Jane Sarasohn-Kahn, author of the book HealthConsuming, recently wrote on the Health Populi website about how we could “Amazon-ize” health care to increase its benefit to consumers.
In the U.S., patients have been morphing into health care consumers—a trend that has been accelerated by the growth of high-deductible health plans, coupled with health and medical savings arrangements (HSAs and MSAs). Sarasohn-Kahn also says that the constant deluge of direct-to-consumer ads for prescription drugs in the same channels as ads for cars, food, and appliances has made medicine seem more like a retail experience.
Because patients are the payors, they are motivated to shop for the components of their health care that are shoppable. However, half of the people surveyed in a recent Aflac survey want shopping for health insurance to feel like an Amazon experience and 20 percent want it to feel like a retail store. This, Sarasohn-Kahn says, is the Amazon Prime’ing of the health care consumer; the consumer expects a high level of transparent, streamlined, and choice-suggested experience.
This, she says, is a rational response from people who feel like health insurance and health care is a very complex web of payment and service delivery. Amazon has the consumer goodwill in place to leverage for health care relationships, and two in five people would be willing to use Amazon to purchase their prescription drugs.

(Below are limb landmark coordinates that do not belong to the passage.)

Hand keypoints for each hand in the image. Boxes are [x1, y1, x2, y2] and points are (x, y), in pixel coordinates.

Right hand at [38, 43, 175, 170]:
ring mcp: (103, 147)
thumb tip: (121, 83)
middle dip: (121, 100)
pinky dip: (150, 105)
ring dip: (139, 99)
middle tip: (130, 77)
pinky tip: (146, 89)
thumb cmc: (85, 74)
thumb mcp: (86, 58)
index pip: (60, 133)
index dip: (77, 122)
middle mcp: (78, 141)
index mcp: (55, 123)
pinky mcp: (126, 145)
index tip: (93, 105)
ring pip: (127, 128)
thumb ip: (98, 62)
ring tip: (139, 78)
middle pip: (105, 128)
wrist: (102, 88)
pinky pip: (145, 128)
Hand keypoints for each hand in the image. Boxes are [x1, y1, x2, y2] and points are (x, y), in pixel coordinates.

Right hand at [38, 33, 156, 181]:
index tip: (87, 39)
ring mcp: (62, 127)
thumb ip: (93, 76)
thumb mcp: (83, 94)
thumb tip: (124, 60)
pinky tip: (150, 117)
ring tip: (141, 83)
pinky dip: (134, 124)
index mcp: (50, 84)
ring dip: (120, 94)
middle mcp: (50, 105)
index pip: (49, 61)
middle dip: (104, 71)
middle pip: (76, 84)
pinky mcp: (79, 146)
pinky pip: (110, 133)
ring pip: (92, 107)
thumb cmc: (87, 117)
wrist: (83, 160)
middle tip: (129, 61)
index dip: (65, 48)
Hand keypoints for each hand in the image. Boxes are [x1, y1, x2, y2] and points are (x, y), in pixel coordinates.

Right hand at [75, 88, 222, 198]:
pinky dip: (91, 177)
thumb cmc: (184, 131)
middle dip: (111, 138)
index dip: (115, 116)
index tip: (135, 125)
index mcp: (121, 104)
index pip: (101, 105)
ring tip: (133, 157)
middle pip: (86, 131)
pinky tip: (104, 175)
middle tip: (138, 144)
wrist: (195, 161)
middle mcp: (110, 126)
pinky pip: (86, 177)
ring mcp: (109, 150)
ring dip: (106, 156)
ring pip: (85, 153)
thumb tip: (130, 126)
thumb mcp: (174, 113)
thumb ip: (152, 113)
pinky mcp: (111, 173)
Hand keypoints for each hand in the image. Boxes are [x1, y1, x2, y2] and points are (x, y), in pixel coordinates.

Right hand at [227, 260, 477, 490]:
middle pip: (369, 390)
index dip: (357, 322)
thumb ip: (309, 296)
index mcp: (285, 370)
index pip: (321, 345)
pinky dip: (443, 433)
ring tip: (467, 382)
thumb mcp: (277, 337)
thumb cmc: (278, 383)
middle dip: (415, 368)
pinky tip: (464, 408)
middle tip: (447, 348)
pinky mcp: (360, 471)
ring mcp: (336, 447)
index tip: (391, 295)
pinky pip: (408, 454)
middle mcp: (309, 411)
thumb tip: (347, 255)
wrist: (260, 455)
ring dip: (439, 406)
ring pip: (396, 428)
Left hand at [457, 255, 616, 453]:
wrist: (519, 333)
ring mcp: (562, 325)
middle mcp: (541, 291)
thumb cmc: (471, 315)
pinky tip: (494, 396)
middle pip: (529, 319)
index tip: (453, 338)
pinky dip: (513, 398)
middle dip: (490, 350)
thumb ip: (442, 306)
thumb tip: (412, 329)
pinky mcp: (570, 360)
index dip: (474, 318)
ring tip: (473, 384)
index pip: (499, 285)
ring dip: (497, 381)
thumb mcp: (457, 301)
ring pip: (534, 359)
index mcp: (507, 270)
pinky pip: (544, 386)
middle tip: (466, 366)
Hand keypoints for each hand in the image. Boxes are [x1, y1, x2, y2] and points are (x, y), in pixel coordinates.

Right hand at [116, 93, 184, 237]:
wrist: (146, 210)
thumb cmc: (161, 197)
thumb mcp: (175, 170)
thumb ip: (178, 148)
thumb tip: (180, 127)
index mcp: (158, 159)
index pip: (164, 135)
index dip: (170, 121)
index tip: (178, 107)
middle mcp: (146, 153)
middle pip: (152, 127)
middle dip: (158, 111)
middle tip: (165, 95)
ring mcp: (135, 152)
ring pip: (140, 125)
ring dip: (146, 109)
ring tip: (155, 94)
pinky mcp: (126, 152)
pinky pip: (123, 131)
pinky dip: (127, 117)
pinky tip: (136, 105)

With Amazon’s acquisition of PillPack, among other things, the company has been growing its platform competencies in the health care ecosystem and its ability to cross-sell health care consumers.

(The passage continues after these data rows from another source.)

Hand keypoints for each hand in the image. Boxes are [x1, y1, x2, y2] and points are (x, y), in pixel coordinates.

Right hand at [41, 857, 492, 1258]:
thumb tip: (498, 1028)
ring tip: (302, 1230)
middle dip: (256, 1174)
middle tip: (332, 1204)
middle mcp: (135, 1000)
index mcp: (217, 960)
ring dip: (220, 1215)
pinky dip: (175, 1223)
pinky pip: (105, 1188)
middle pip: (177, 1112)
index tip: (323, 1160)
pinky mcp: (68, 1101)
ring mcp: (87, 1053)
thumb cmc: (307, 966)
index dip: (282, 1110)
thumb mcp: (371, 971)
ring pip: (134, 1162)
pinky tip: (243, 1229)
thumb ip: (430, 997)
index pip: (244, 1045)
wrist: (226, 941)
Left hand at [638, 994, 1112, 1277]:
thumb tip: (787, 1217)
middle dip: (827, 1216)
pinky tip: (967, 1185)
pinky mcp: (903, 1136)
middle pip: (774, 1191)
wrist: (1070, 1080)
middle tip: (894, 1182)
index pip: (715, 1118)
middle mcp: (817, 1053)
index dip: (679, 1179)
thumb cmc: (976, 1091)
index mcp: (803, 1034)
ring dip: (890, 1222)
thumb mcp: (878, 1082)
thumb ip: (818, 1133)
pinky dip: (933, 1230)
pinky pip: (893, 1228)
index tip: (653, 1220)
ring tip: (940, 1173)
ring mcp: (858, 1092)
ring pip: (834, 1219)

Sarasohn-Kahn says her current favorite health care company is Xealth, a platform that allows providers to “prescribe” apps and other digital tools via its streamlined, Amazon-style workflow. Xealth recently received additional funding to further scale its technology.
As people shop for Amazon Prime Day deals, they might consider pondering how their experiences could (or will) translate into their own health care processes soon or in the future. Sarasohn-Kahn believes we’ll see more partnerships and collaborations between health care companies and startups that should “bring more good design thinking into their deliverables.”